Consider: the re-incarceration for adult offenders within three years from release from state prison is almost 30 percent. The re-incarceration for recovery court participants within three years of graduating from the program is less than 2 percent.

Think about that: 30 percent reoffending rate versus less than 2 percent. Those are numbers that create a ripple effect of positive results.

We’ve seen dramatic increases in the percentage of recovery court participants who gain employment, the percentage of recovery court participants who obtain drivers licenses, and the percentage of recovery court participants who secure medical benefits.

We also are working with local prosecutors, the Attorney General’s office, and DHS to tackle the societal challenges associated with mental illness by using a recovery court model to connect defendants dealing with serious mental issues to needed treatment. 

The Intensive Supervision Program, or ISP, groundbreaking when it was established in 1983, continues to demonstrate improved results, helping to provide resources for substance abuse, mental health needs, housing, education, vocational training, and employment assistance.  ISP takes individuals who are in state prison and allows them to leave their prison sentence early and return to their community.

In Fiscal Year 2023, the cost of ISP to the state was approximately $35,000 per person, as compared to $76,000 for the cost of incarceration in state prison. That means the program saved the state approximately $19 million over the course of the fiscal year – and equally important ISP participants had a lower re-arrest rate three years after graduation than those released directly from state prison did after three years.

The JOBS program (Judiciary Opportunities for Building Success) takes the positive results of those programs to the next logical step, helping connect those on probation, as well as recovery court and ISP, with connections to employers and job training. JOBS program partners include private corporations, public agencies, non-profit organizations, healthcare organizations, educational institutions, and government organizations.  We owe a particular thanks to the Commissioner of the Department of Labor, Robert Asaro-Angelo, for his great support for the program and for providing funding that assists with training and education for participants in the program.  

The last program I’d like to talk about is the Gun Violence Reduction Initiative, another collaborative effort that began in the Passaic Vicinage and has now expanded to nine additional vicinages. Through the program, the Judiciary works with community leaders, third-party agencies, and service providers to connect individuals placed on probation for gun-related offenses to appropriate resources and services.
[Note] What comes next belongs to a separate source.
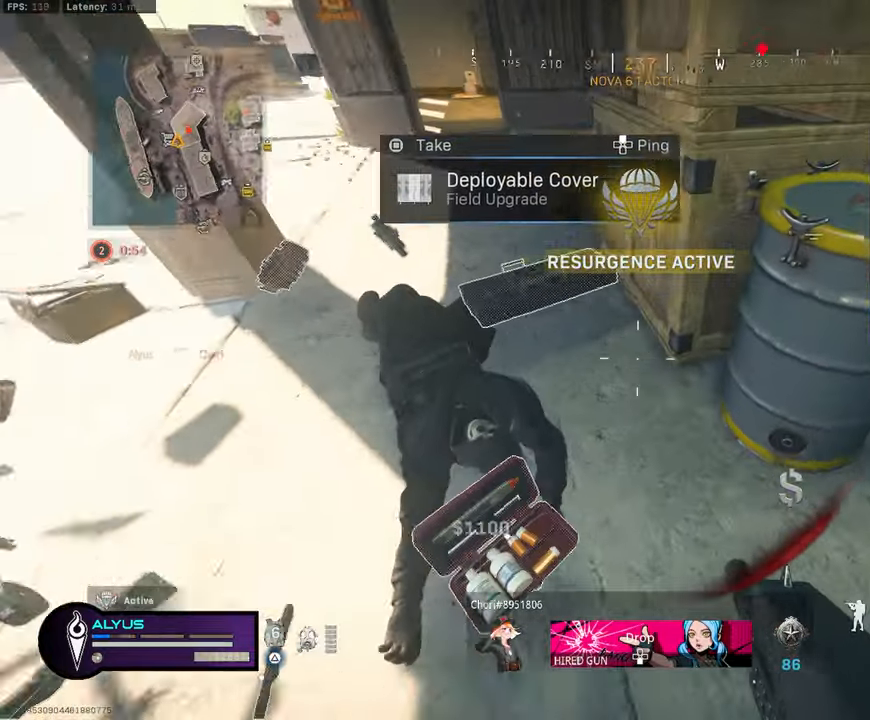
{"buttons": [], "left_stick": "down-right", "right_stick": "up", "events": [[67, "SQUARE", "down"], [133, "SQUARE", "up"], [150, "right_stick", "center"], [217, "right_stick", "up"], [317, "L2", "down"], [467, "L2", "up"]]}
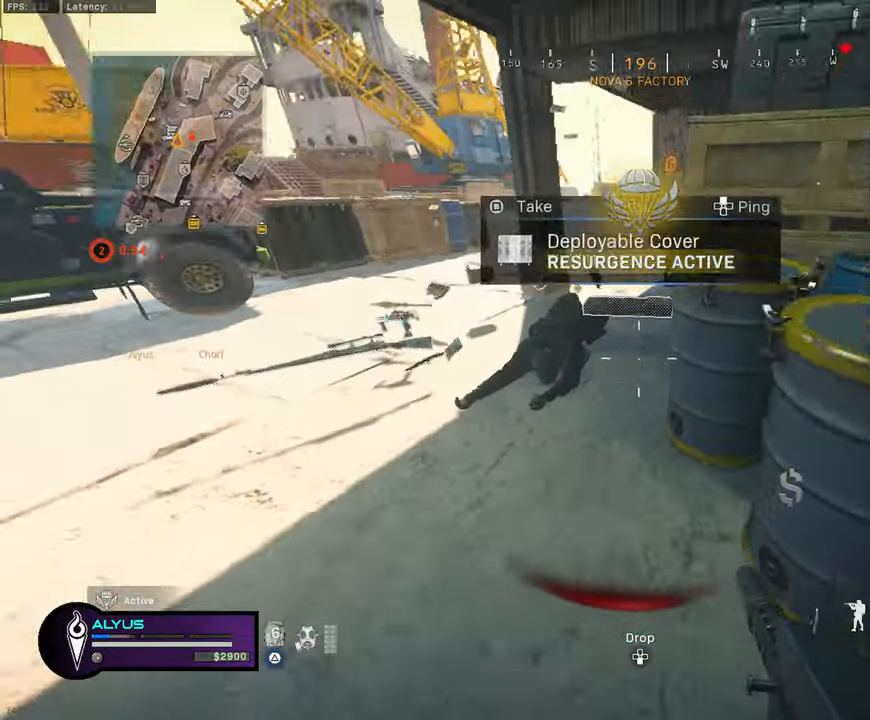
{"buttons": ["L2", "R3"], "left_stick": "right", "right_stick": "center", "events": [[33, "L2", "down"], [83, "right_stick", "center"], [150, "L2", "up"], [167, "left_stick", "right"], [217, "L2", "down"], [333, "L2", "up"], [400, "L2", "down"], [483, "R3", "down"]]}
The Probation Division reviews eligible cases for presentation to the Gun Violence Board, which recommends interventions, such as counseling, mentoring programs, job training, education, and other community-based services based on the individual’s needs. To date, there are 316 participants currently in the initiative, and 226 are currently employed.

These evidence-based programs are all born from a collaboration that has existed among the three branches of government for decades, going back to the adoption of the state constitution in 1947. 

Through these collaborative efforts and partnerships, we have not only resolved disputes impartially, but also developed initiatives that enhance public safety and community well-being. Working together, we’ve saved taxpayers’ dollars while implementing thoughtful, evidence-based solutions that seek to improve lives and impact our communities in a positive manner. 

Thank you once again for your time. We welcome any questions you may have on our budget and operations. Thank you.